# Extract:
*** Block opens ***

While the mirror equation lacks unique solutions, it is still very solvable. If you recognize that the mirror equation is a homogeneous equation of the form $F(dy/dx, y/x) = 0,$ you might discover that a substitution of the form $$u(x):= y(x)/x$$ makes the equation separable and integrable in close form. Another approach that will always give you atleast some information is to guess that our solution has a power series $y(x) = c _ 0 + c _ 1 x + c _ 2 x^2 + c _ 3 x^3 \ldots.$ We expect our solution to be symmetric accross the y-axis, so we can drop the odd terms ($$0 = c _ 1 = c _ 3 = \ldots$$). If we now substitute into the mirror equation and match terms in the power series, we find $$-1/4 = c _ 0 c _ 2$$, $$0 = c_4 = c_6 = \ldots$$. Thus, solutions are parabolas of the form $y(x) = \frac{x^2}{4f} - f$ where $$f$$ is the focal length of the mirror (the distance from the focus to the bottom of the mirror). If the parabola passes below the focus ($$f > 0$$), then it is convex and reflects light from above to the focus. If the parabola passes above the focus ($$f < 0$$), then it is concave and reflects light from below to the focus.

*** Block closes ***

# Supplied entries:
*** Block opens ***

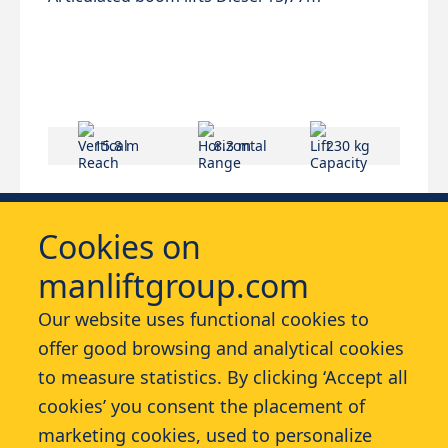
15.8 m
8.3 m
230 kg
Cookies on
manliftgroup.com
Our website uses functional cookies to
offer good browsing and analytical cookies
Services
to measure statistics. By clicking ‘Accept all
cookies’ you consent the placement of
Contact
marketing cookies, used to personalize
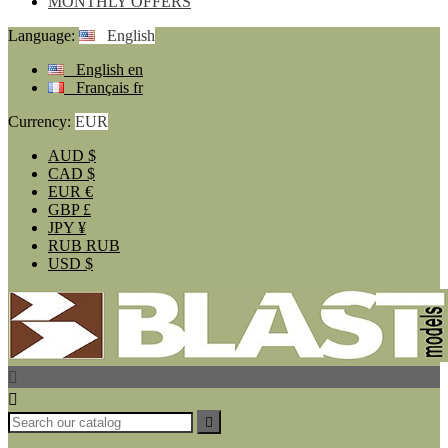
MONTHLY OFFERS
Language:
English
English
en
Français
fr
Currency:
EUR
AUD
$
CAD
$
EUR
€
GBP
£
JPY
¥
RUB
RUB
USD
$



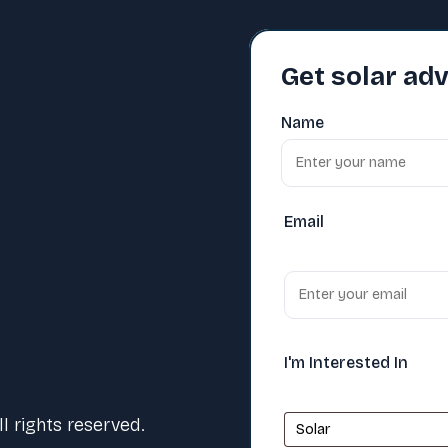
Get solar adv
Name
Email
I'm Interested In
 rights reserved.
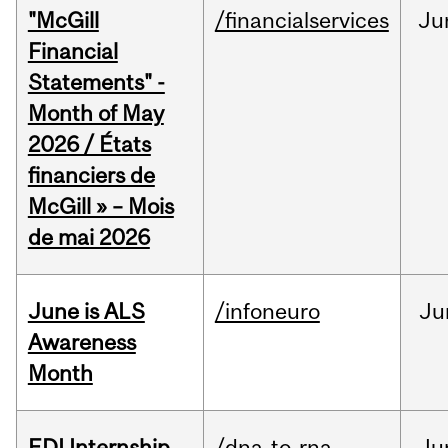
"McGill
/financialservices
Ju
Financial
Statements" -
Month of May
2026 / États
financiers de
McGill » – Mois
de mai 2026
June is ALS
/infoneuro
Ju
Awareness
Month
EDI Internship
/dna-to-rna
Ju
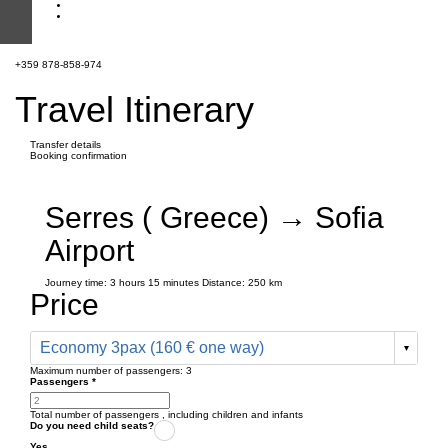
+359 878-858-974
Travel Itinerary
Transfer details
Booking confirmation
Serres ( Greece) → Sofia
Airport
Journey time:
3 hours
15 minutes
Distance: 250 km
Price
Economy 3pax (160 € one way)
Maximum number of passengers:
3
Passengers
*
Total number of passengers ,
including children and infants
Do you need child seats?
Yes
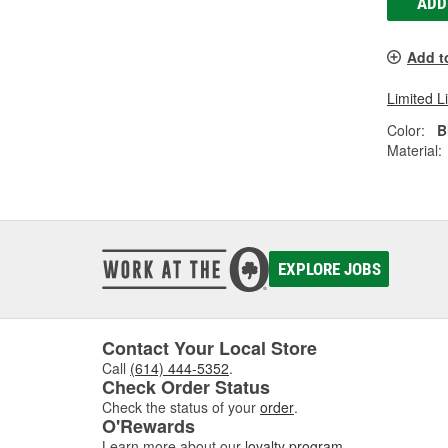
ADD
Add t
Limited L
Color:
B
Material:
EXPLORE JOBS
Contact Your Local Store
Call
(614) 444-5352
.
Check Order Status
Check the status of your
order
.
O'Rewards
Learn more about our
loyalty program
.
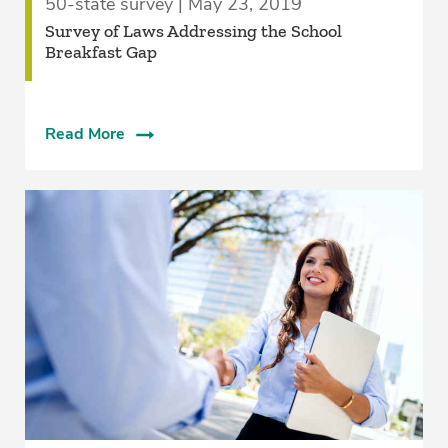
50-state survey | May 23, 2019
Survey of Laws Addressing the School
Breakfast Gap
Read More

*** Block closes ***
*** Block opens ***

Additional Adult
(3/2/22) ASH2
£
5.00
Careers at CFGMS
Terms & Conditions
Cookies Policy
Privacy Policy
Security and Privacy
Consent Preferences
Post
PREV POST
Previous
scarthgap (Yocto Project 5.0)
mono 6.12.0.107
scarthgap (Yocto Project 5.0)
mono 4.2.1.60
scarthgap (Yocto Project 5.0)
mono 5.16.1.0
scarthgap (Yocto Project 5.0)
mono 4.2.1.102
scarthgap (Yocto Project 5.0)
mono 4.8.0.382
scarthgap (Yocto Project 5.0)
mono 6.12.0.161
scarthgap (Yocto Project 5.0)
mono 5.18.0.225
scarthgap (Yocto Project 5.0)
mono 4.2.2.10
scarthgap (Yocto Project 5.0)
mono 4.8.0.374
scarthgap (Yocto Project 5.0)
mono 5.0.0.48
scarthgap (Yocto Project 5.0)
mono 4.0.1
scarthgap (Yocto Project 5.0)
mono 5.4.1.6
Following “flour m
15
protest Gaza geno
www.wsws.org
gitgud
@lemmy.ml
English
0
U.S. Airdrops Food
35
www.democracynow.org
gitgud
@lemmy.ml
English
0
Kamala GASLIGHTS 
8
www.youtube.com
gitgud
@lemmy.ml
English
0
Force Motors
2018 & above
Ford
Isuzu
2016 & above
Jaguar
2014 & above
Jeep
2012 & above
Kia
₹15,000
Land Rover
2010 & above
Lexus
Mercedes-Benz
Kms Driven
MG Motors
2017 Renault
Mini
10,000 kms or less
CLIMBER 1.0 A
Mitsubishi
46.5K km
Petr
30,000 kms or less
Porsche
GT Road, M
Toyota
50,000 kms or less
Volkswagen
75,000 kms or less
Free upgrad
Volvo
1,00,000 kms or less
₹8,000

*** Block closes ***

# Problems to solve:
**1.** In the mirror equation passage, what does $$f$$ stand for?
**2.** Using the mirror equation passage, answer yes or no for each statement and quote the words that decide it.
(a) The mirror equation has unique solutions.
(b) The odd terms of the power series are dropped because the solution is expected to be symmetric across the y-axis.
(c) A parabola that passes above the focus is convex.
**3.** Pick up the mirror equation passage after its last sentence and keep writing.

# Results for the exercise:
**1.** The focal length of the mirror, which is the distance from the focus to the bottom of the mirror.

**2.**
(a) No: "While the mirror equation lacks unique solutions"
(b) Yes: "We expect our solution to be symmetric accross the y-axis, so we can drop the odd terms"
(c) No: "then it is concave and reflects light from below to the focus"

**3.**
### A complex variables approach

The mirror equation is much easier to derive if we have a good understanding of complex variables. The following approach is a special case of techniques generally referred to as geometric algebra, a powerful set of techniques largely ignored in most university curricula.

Let $$w = x+y(x)i$$ be the position vector, and $$v = 1+y^\prime i$$ be a vector tangent to the mirror at that location, where $$y' = dy/dx$$. The tangent vector $$v$$ should be such that we rotate it by the angle of incidence, the resulting vector is verticle. The angle of incidence from $$w$$ to $$v$$ is the argument of $v w^{-1} = \frac{r_v e^{i\theta_v}}{r_w e^{i\theta_w}} = \frac{r_v}{r_w} e^{i(\theta_v - \theta_w)}.$ If we then apply that rotation to the vector $$v$$, the new vector will point in the direction of the reflected ray. If we want that ray to be vertical, that the real part will be zero, so $\operatorname{Re}\left( (v w^{-1}) v \right) = 0$ or $\begin{gather} \operatorname{Re}\left( \frac{(1 + y^\prime i)^2}{x + yi} \right) = 0, \\ x (y^\prime)^2 - 2 y y^\prime -x = 0. \end{gather}$

This is again the mirror equation obtained previously.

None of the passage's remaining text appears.